Sebanyak 1.090 pemantau dan pemantau federal akan bertugas di setidaknya 86 lokasi untuk pemilu hari Selasa. Jumlah tersebut lebih dari tiga kali lipat dari 317 yang diajukan pada pemilihan presiden tahun 2000, yang berakhir setelah pertarungan pengadilan selama 36 hari mengenai perolehan suara di Florida.
Staf dari Divisi Hak Sipil Departemen Kehakiman (mencari) akan tersedia di delapan wilayah di Florida, termasuk wilayah Broward, Palm Beach, dan Dade, tempat sebagian besar kontroversi pemilu tahun 2000 terjadi.
Para pemantau dan pengamat juga dikirim ke negara-negara bagian lain yang menjadi medan pertempuran antara Presiden Bush dan Senator Bush. John Kerry, termasuk Ohio, Michigan, Iowa, Minnesota, New Mexico, Pennsylvania dan Nevada.

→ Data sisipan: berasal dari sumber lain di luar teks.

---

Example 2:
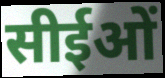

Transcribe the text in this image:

सीईओं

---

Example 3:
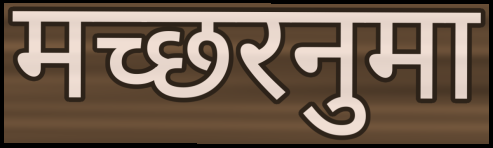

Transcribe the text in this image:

मच्छरनुमा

Terdapat serangkaian tantangan hukum di beberapa negara bagian mengenai potensi masalah pemungutan suara, termasuk masalah surat suara yang tidak hadir dan penanganan surat suara yang diberikan di tempat yang salah. Wade Henderson, direktur eksekutif Konferensi Kepemimpinan tentang Hak-Hak Sipil (mencari), Departemen Kehakiman meminta melalui surat awal pekan ini untuk melindungi dari kemungkinan intimidasi pemilih dan penindasan terhadap suara minoritas.

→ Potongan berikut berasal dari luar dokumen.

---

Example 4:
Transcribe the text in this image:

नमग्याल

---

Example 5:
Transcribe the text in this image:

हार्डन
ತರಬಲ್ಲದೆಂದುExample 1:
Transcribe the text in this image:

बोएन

“Kami telah bekerja terlalu keras dalam jangka waktu yang terlalu lama untuk memberdayakan pemilih ras dan etnis minoritas di negara ini,” kata Henderson.

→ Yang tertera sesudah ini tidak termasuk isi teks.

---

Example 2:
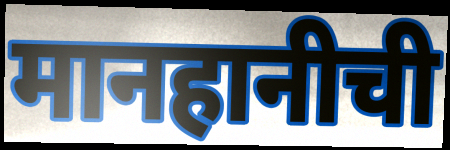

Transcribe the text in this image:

मानहानीची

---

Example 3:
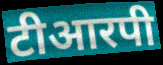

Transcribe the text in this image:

टीआरपी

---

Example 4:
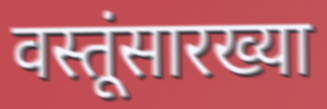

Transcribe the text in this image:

वस्तूंसारख्या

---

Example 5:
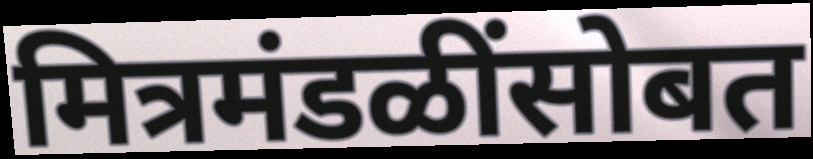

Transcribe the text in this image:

मित्रमंडळींसोबत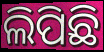
ଲିପିଛିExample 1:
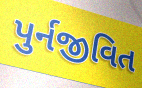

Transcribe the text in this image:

પુર્નજીવિત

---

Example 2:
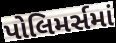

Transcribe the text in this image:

પોલિમર્સમાં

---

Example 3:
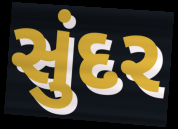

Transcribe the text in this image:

સુંદર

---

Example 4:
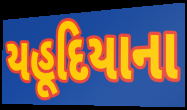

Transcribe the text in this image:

યહૂદિયાના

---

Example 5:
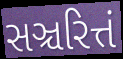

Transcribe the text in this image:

સઞ્ચરિત્તં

Pemantau dan pengamat dikirim ke negara bagian dan kabupaten yang tercakup dalam Undang-Undang Hak Pilih tahun 1965, yang mengakhiri hambatan rasial dalam memilih, dan ke tempat lain di mana terdapat masalah atau di mana terdapat penyelidikan yang sedang berlangsung terhadap pelanggaran hak pilih.
Tugas mereka adalah menegakkan Undang-Undang Hak Pilih dan memeriksa pelanggaran lain terhadap undang-undang pemilu federal, seperti perusakan surat suara dan penghancuran materi pendaftaran pemilih.
Secara terpisah, jaksa senior di seluruh 93 kantor kejaksaan AS akan bertugas menangani keluhan apa pun mengenai masalah pemungutan suara dan menindaklanjuti tuduhan penipuan suara atau pelanggaran pemilu lainnya. FBI akan memiliki agen yang bertugas di kantor pusat di Washington dan di masing-masing 56 kantor lapangannya untuk menangani pengaduan tersebut juga.
Ribuan sukarelawan dari partai politik dan kelompok afiliasinya diharapkan memantau tempat pemungutan suara di seluruh negeri untuk melacak jumlah pemilih dan bagaimana prosedur pemungutan suara dilakukan. Beberapa negara bagian telah menetapkan batasan berapa banyak orang yang boleh hadir di tempat pemungutan suara tertentu.